Sunday, April 9, 2017 : 2:45 PM
HUB 355 (University of California, Riverside)

*Names in bold indicate Presenter

Diana Gehlhaus Carew, Pardee RAND Graduate School
A thriving U.S. commercial space industrial base is a critical part of domestic national security policy. However, declining federal resources for investment creates a great challenge to advancing innovation in space. This means that defense investment must be strategically allocated in a way that ensures a thriving commercial space industrial base, which includes a better understanding of how rules and regulations could impact the commercial space ecosystem. This paper explores the case of regulation in the U.S. shipbuilding industry, as a potential analog for informing the appropriate approach to regulation in the U.S. aerospace industry.

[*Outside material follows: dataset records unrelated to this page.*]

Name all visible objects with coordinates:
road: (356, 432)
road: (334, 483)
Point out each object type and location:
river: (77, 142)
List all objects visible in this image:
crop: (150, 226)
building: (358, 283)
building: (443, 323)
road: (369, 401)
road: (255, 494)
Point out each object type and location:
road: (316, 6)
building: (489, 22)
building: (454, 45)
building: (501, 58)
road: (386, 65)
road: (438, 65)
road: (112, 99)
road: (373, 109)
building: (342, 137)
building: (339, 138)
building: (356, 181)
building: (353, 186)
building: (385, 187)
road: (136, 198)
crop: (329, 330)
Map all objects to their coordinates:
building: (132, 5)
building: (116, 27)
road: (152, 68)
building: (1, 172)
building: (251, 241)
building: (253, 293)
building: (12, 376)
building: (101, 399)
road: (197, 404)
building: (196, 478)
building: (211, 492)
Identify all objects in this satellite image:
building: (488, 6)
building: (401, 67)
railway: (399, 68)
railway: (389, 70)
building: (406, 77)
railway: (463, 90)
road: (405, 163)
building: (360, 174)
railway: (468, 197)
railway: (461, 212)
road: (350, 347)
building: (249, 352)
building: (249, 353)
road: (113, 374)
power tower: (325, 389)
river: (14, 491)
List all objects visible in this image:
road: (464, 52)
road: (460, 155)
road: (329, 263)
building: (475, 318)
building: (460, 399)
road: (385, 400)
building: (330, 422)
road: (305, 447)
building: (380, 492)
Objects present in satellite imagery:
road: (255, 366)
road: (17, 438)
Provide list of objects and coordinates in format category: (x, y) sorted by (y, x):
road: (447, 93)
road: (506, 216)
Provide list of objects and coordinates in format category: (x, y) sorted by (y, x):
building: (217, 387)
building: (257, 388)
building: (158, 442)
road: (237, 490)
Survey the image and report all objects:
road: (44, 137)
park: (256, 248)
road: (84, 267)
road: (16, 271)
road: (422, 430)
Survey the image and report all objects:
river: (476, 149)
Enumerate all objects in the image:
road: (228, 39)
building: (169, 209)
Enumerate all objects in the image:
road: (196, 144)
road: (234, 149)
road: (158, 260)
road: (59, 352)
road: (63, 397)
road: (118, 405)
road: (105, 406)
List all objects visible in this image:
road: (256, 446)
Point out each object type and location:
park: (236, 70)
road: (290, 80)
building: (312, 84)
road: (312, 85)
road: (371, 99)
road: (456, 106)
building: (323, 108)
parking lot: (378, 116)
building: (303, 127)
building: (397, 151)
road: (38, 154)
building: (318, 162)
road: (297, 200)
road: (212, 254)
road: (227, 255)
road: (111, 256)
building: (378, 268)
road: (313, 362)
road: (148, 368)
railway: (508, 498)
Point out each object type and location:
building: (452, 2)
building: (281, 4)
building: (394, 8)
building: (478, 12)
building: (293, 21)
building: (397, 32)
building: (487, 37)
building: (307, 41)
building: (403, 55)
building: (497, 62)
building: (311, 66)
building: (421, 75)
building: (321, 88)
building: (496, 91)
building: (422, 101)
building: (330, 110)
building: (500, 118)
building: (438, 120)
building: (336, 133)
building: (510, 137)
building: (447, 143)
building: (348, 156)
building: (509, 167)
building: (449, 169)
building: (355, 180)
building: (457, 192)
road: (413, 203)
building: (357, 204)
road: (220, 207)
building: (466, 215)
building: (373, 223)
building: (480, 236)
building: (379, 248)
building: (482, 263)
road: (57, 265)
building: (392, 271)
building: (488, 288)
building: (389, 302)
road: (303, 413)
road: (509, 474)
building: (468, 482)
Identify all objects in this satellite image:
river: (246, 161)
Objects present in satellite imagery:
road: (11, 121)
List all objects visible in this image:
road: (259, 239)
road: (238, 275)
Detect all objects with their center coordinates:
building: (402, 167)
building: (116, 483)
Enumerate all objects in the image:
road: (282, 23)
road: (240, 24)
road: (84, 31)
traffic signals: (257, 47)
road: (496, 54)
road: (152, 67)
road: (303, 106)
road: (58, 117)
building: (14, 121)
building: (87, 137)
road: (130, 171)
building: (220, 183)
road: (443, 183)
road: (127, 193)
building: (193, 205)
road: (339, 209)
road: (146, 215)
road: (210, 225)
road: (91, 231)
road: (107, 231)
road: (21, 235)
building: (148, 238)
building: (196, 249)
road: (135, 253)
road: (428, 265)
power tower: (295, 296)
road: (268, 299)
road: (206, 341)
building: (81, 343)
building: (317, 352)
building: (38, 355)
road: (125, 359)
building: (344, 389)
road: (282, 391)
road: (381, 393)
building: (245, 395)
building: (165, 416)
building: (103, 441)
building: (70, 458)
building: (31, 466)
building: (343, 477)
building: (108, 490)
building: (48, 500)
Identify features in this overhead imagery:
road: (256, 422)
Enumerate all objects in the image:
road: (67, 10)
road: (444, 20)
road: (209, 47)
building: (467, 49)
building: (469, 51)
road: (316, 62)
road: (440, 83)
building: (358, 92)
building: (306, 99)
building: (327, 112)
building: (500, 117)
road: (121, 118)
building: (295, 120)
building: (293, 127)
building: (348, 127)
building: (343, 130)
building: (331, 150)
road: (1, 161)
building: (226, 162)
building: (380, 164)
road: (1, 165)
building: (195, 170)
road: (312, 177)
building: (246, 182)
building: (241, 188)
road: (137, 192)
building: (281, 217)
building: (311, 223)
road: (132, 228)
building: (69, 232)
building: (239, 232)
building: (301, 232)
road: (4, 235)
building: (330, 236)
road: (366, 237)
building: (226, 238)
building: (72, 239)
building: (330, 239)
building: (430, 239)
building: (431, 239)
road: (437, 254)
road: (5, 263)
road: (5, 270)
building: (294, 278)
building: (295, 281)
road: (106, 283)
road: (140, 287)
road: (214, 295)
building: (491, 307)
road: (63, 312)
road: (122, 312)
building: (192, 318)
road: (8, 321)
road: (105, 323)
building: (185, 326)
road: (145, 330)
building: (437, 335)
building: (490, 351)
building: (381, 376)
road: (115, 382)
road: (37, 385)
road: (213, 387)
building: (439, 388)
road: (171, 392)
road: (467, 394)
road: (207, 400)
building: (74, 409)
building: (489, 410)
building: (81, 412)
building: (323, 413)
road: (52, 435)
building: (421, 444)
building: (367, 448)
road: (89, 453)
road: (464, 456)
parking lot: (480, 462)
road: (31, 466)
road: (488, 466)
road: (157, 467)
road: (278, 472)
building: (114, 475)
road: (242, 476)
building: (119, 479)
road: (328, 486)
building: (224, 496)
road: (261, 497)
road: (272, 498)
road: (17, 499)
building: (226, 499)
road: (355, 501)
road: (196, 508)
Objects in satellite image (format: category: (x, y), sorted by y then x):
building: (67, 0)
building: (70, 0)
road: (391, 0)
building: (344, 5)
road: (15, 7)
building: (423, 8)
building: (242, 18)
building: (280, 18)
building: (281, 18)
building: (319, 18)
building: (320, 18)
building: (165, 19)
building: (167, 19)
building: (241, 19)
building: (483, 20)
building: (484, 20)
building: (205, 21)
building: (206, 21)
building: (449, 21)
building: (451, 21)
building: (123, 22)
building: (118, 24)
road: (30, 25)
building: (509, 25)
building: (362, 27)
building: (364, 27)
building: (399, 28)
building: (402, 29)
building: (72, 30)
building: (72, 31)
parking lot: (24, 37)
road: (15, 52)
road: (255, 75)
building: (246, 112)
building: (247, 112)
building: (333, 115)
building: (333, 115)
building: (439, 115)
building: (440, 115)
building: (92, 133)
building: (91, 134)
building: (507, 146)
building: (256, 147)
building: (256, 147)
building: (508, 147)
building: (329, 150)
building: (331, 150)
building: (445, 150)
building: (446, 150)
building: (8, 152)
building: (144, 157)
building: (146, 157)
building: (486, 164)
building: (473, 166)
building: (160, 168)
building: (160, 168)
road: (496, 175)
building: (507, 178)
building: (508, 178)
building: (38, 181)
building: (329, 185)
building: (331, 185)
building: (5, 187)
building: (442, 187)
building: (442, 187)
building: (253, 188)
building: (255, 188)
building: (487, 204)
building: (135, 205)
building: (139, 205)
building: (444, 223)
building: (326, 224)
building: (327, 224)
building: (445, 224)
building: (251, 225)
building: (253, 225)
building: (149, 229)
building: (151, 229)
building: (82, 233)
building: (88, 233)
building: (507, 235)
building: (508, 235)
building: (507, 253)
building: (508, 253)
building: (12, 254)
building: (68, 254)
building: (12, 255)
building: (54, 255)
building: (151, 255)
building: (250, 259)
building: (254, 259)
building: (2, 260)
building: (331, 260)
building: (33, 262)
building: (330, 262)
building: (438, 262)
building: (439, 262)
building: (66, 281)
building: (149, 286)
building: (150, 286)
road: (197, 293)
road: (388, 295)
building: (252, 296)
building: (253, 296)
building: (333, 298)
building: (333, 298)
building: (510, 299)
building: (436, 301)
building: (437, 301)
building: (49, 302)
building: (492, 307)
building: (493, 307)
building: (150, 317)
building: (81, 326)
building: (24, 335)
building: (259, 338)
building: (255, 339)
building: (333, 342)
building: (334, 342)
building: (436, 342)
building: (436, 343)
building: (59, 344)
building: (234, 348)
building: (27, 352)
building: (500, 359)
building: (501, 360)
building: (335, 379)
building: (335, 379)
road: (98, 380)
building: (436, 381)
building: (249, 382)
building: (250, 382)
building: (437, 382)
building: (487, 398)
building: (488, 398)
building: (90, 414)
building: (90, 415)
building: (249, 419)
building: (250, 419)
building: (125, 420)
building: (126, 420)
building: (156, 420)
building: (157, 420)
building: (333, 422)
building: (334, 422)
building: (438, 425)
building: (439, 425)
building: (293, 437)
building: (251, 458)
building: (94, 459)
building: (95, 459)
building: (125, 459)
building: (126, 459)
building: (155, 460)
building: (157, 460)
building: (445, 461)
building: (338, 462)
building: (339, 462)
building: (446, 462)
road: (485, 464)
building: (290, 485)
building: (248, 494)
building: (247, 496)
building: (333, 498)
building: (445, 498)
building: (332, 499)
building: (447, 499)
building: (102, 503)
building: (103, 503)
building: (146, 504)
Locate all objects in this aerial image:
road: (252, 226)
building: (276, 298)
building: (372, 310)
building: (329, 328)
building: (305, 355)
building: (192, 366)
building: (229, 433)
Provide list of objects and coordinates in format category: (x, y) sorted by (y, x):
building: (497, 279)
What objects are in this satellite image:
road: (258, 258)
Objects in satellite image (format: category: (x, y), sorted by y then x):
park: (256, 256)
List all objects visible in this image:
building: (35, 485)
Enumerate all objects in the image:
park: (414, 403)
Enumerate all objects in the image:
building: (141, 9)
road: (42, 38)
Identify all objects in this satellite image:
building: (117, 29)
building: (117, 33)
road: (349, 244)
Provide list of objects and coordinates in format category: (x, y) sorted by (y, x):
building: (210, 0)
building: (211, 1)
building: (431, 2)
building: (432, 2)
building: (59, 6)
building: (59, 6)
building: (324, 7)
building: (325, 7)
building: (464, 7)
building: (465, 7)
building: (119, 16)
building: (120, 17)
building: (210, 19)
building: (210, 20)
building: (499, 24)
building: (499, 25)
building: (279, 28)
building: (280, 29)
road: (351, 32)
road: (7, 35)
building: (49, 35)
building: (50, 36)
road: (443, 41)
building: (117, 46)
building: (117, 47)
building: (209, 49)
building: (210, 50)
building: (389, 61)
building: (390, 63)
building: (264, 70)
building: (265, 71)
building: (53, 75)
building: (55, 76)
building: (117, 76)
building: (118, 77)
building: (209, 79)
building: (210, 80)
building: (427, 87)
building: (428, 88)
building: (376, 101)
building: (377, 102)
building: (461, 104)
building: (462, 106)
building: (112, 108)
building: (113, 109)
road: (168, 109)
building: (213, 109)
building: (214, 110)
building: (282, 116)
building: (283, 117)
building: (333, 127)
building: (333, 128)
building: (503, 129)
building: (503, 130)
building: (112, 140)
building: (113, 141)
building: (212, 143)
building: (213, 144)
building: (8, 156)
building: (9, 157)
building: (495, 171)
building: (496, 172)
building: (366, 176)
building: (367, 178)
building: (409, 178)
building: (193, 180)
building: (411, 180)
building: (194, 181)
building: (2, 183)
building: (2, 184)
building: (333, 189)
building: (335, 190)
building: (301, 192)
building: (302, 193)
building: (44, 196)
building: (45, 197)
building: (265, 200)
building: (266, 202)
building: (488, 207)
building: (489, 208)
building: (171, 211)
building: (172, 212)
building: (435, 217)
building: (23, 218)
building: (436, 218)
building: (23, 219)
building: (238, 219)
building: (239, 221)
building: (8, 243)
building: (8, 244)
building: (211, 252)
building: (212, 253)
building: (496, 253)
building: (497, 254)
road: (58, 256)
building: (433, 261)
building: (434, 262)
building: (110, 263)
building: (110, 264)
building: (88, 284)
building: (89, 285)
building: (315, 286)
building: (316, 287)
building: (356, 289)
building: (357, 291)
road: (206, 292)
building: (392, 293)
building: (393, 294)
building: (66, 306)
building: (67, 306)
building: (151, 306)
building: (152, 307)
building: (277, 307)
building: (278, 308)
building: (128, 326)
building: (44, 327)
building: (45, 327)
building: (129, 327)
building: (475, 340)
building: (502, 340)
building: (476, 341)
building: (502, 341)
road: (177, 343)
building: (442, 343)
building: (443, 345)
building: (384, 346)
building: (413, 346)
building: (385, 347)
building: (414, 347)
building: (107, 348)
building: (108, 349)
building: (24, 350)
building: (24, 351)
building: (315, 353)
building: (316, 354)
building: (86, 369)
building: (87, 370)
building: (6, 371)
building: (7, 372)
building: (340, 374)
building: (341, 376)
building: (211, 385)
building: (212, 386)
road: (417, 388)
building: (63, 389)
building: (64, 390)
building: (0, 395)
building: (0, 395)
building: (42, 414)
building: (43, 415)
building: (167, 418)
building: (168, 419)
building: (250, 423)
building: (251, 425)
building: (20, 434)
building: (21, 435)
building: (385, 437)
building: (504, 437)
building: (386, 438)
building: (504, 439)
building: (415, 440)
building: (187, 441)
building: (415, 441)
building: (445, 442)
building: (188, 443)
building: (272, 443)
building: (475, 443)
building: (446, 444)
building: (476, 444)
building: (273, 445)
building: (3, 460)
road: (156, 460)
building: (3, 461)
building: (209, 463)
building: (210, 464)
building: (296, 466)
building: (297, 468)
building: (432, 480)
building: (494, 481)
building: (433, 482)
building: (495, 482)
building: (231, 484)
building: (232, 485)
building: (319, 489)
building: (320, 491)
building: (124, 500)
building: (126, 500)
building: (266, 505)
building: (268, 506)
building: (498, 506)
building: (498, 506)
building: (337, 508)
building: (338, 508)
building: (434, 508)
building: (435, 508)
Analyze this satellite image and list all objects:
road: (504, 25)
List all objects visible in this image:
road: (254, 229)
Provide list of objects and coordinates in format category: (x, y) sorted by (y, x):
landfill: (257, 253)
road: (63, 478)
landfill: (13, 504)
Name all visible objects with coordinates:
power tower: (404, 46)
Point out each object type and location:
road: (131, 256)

The U.S. shipbuilding industry is considered for its key similarities to U.S. aerospace, namely, a symbiotic relationship with the U.S. government, limited demand, and the nature of being high-tech, high expense investments. Yet U.S. shipbuilding today is shell of what it once was in terms of global competitiveness, having been subject to heavy piecemeal regulation of over the last hundred years. This research finds that, in thinking of commercial space as an ecosystem, the case of U.S. shipbuilding could have meaningful implications for how policymakers think about space regulation. Specifically, this research suggests that a disjoint regulatory approach which does not consider the entire space ecosystem could distort the level of potential investment and innovation, and therefore the vitality of the space industrial base.